Work to do
a. In the mailing list post, when was the quoted message from hubert depesz lubaczewski sent?
b. List every option that the mailing list post's "Views:" line offers.
c. Write the next part of the mailing list post on huge data sets and simple queries, starting right after its final line.

Supplied text

Re: Huge Data sets, simple queries

Lists: pgsql-performance
From: "Luke Lonergan" <LLonergan(at)greenplum(dot)com>
To: "hubert depesz lubaczewski" <depesz(at)gmail(dot)com>
Cc: pgsql-performance(at)postgresql(dot)org
Subject: Re: Huge Data sets, simple queries
Date: 2006-01-29 18:44:08
Message-ID: 3E37B936B592014B978C4415F90D662D023F28D9@MI8NYCMAIL06.Mi8.com
Views: Raw Message | Whole Thread | Download mbox | Resend email
Lists: pgsql-performance

Depesz,

> [mailto:pgsql-performance-owner(at)postgresql(dot)org] On Behalf Of
> hubert depesz lubaczewski
> Sent: Sunday, January 29, 2006 3:25 AM
>
> hmm .. do i understand correctly that you're suggesting that
> using raid 10 and/or hardware raid adapter might hurt disc
> subsystem performance? could you elaborate on the reasons,
> please? it's not that i'm against the idea - i'm just curious
> as this is very "against-common-sense". and i always found it
> interesting when somebody states something that uncommon...

Data provided
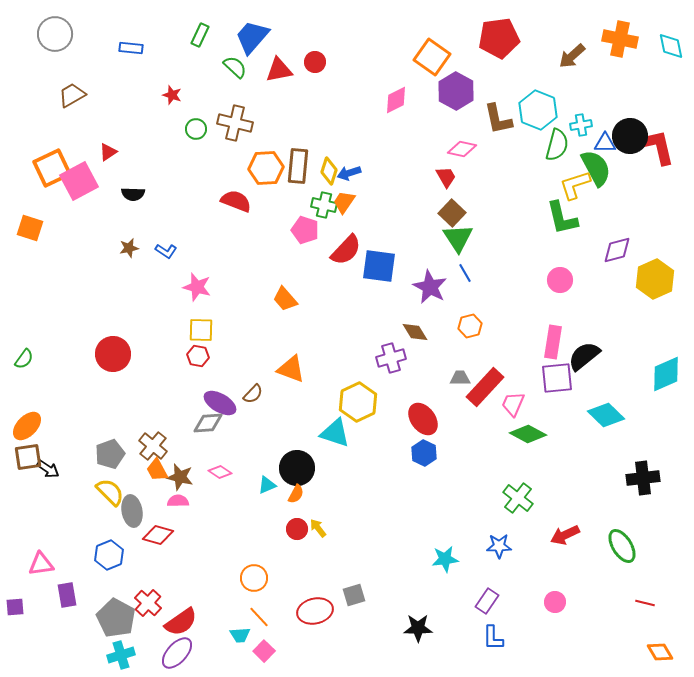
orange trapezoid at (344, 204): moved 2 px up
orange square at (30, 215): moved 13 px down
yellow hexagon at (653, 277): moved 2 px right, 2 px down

Results of the tasks
a. Sunday, January 29, 2006 3:25 AM

b. Raw Message, Whole Thread, Download mbox, Resend email

c.
See previous postings on this list - often when someone is reporting a
performance problem with large data, the answer comes back that their
I/O setup is not performing well. Most times, people are trusting that
when they buy a hardware RAID adapter and set it up, that the
performance will be what they expect and what is theoretically correct
for the number of disk drives.

In fact, in our testing of various host-based SCSI RAID adapters (LSI,
Dell PERC, Adaptec, HP SmartArray), we find that *all* of them
underperform, most of them severely. Some produce results slower than a
single disk drive. We've found that some external SCSI RAID adapters,
those built into the disk chassis, often perform better. I think this
might be due to the better drivers and perhaps a different marketplace
for the higher end solutions driving performance validation.

The important lesson we've learned is to always test the I/O subsystem
performance - you can do so with a simple test like:
time bash -c "dd if=/dev/zero of=bigfile bs=8k count=4000000 && sync"
time dd if=bigfile of=/dev/null bs=8k

If the answer isn't something close to the theoretical rate, you are
likely limited by your RAID setup. You might be shocked to find a
severe performance problem. If either is true, switching to software
RAID using a simple SCSI adapter will fix the problem.

BTW - we've had very good experiences with the host-based SATA adapters
from 3Ware. The Areca controllers are also respected.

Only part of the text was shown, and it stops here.